The Governor General's Academic Medal is awarded to the graduate student who achieves the highest academic standing in his or her graduating year.

Ritchie has distinguished herself through the use of interdisciplinary research skills in developing her doctoral thesis, Composing Themselves: Music, Morality and Social Harmony in Women's Writing, 1740-1815. Completed in December 2000, the work is considered ground-breaking research in the area of women's literary and musical history.

The study examines little-known texts that have not previously been given serious critical attention.

“It involved substantial research into a diverse range of sources including rare eighteenth-century sheet music, poetry, ballad operas and conduct books,” Ritchie says. “My thesis focusses particularly on women's perceptions of music's ability to inscribe or perform charitable actions, to represent nature and to define national identity.”

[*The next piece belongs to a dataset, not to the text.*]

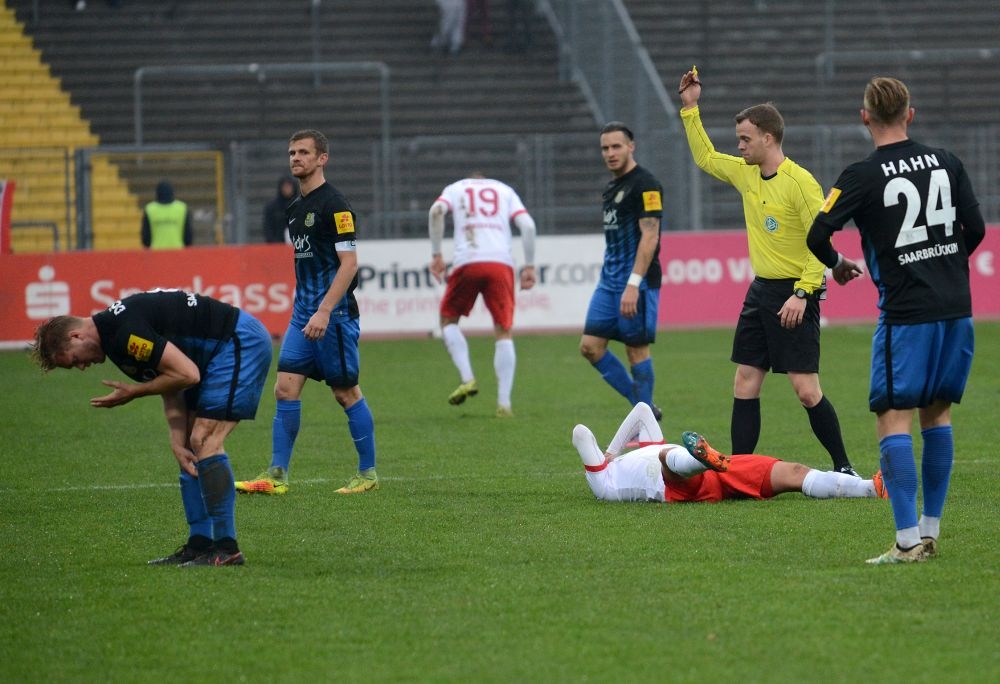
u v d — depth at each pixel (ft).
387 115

The work earned a mark of “excellent” on all counts by external examiner, professor Leslie Dunn of Vassar College. “This is a most original and significant contribution to the reconstruction of early modern women's musical history,” Dunn wrote.

During her time at McMaster, Ritchie was the recipient of a number of awards including an Ashbaugh Graduate Scholarship (a graduate entrance scholarship) in 1996, a McMaster Society of Graduate Studies Archival Research Grant in 1997 and both a Social Sciences and Humanities Research Council Doctoral Fellowship and a McMaster English Department Scholarship in 1998. In 1999, she received the Dean's Award of Excellence in Graduate Scholarship (Faculty of Humanities).

Ritchie has been published in a number of prestigious literary and history journals, and has submitted articles for The New Dictionary of National Biography (Oxford University Press) and The Reader's Encyclopedia of Canadian Writing (University of Toronto Press). She is also a poet and has had her work published in leading Canadian publications including The Fiddlehead, The Antigonish Review and The New Quarterly.

Not all her time at McMaster was spent on research and writing. She served on a number of committees in the English department, organized a series of writing and tutorial leadership workshops in 1998-99, co-ordinated the graduate Lecture Exchange program, assisted in the planning of two conferences and served as editor of the electronic newsletter for the Graduate Students' Caucus.

As well, she was awarded a SSHRC post-doctoral fellowship which she declined in favour of a tenure-track appointment at Queen's University, in the English department.